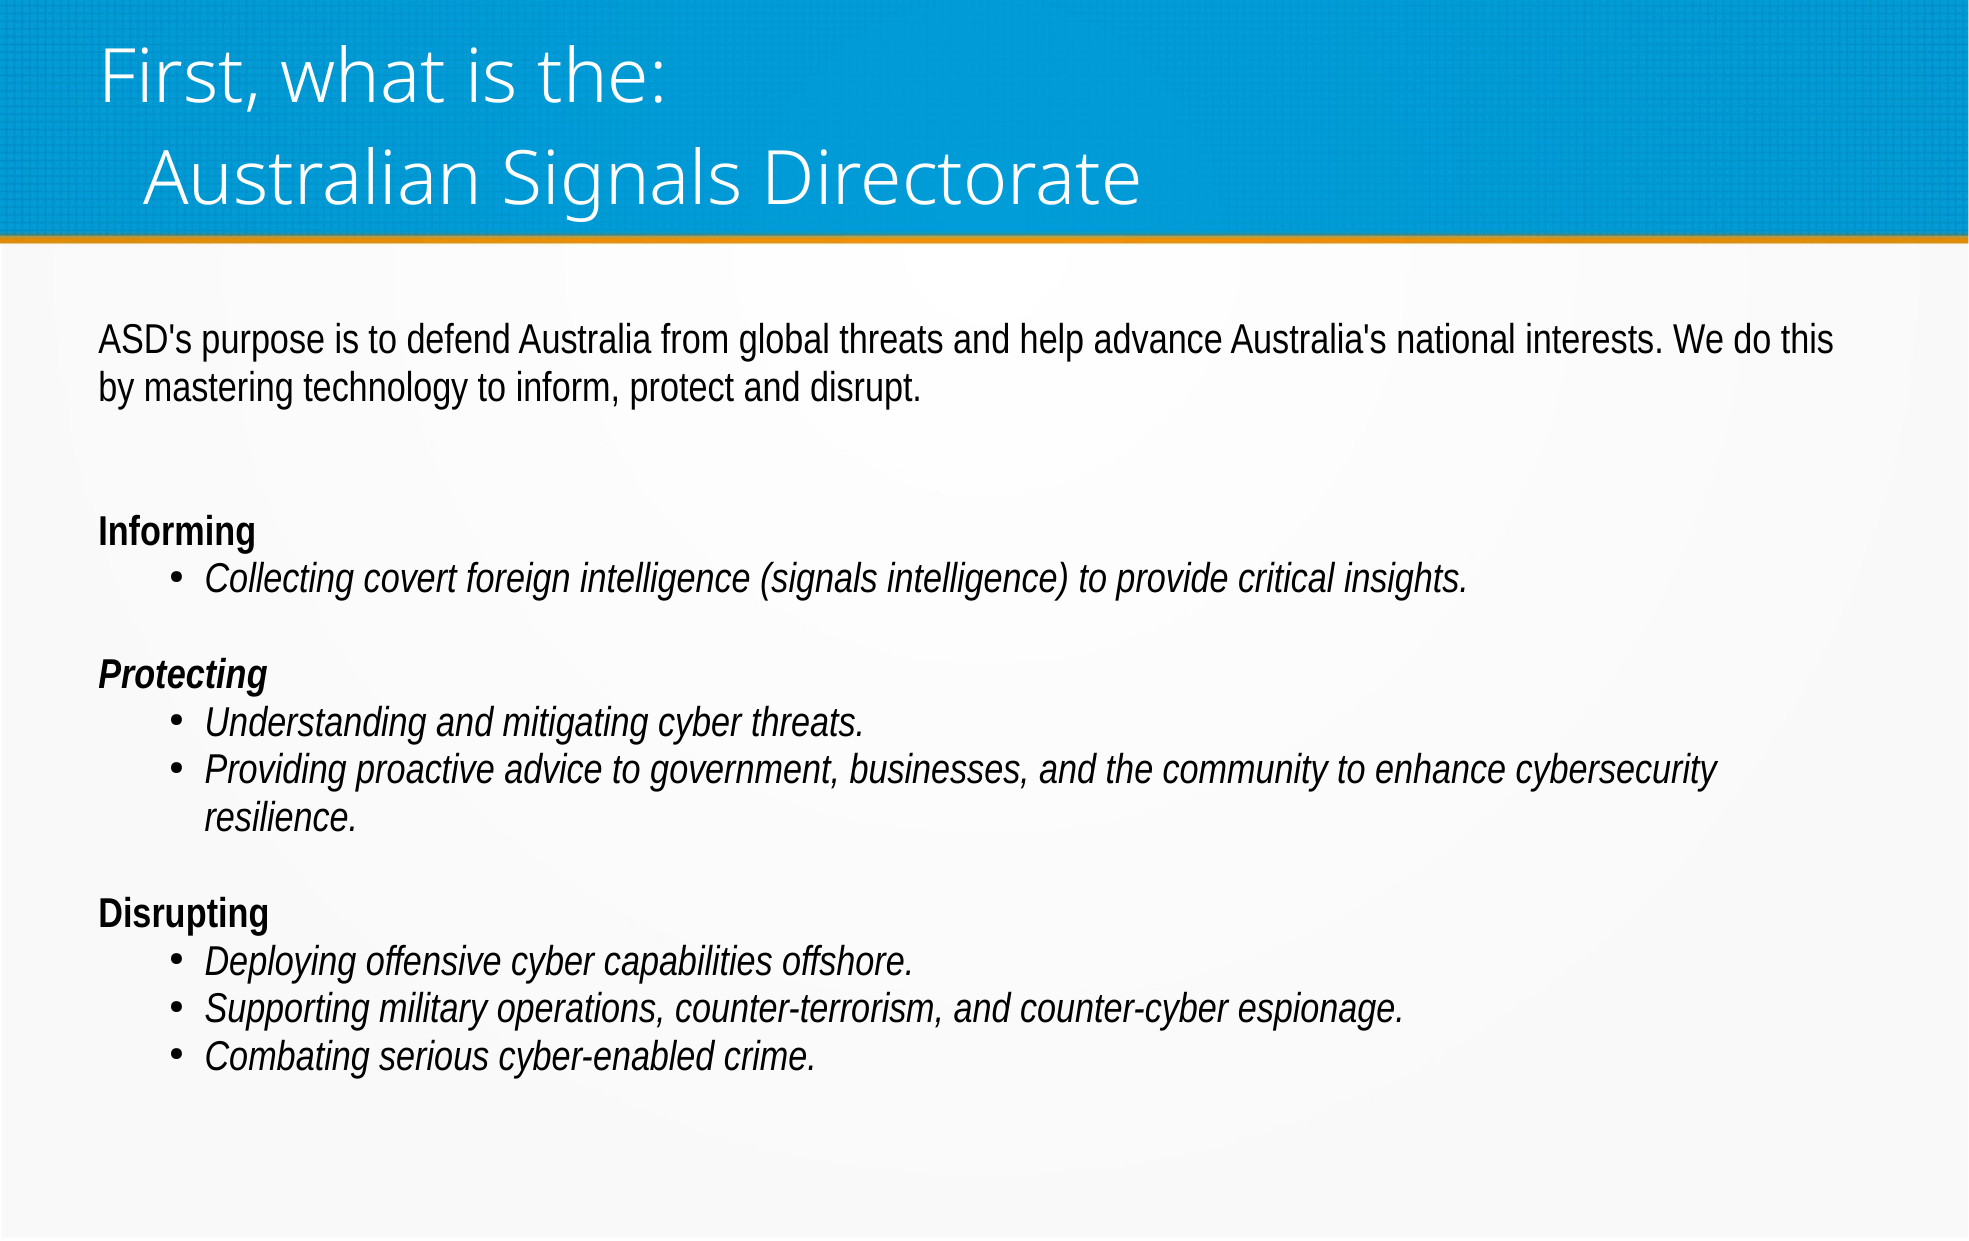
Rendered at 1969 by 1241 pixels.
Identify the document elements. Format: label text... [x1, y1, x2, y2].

picture [0, 233, 1969, 1241]
title First, what is the: Australian Signals Directorate [98, 19, 1870, 227]
list ASD's purpose is to defend Australia from global threats and help advance Australia's national interests. We do this by mastering technology to inform, protect and disrupt. Informing Collecting covert foreign intelligence (signals intelligence) to provide critical insights. Protecting Understanding and mitigating cyber threats. Providing proactive advice to government, businesses, and the community to enhance cybersecurity resilience. Disrupting Deploying offensive cyber capabilities offshore. Supporting military operations, counter-terrorism, and counter-cyber espionage. Combating serious cyber-enabled crime. ASD operates in the slim space between the difficult and the impossible. [98, 315, 1861, 1141]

Stated problem =>
Reproduce each of the lines above word for word, leaving out the picture.

Written reply =>
Rendered at 1969 by 1241 pixels.
Identify the document elements. Format: label text... [x1, y1, x2, y2].

picture [0, 233, 1969, 1241]
title First, what is the: Australian Signals Directorate [98, 19, 1870, 227]
list ASD's purpose is to defend Australia from global threats and help advance Australia's national interests. We do this by mastering technology to inform, protect and disrupt. Informing Collecting covert foreign intelligence (signals intelligence) to provide critical insights. Protecting Understanding and mitigating cyber threats. Providing proactive advice to government, businesses, and the community to enhance cybersecurity resilience. Disrupting Deploying offensive cyber capabilities offshore. Supporting military operations, counter-terrorism, and counter-cyber espionage. Combating serious cyber-enabled crime. ASD operates in the slim space between the difficult and the impossible. [98, 315, 1861, 1141]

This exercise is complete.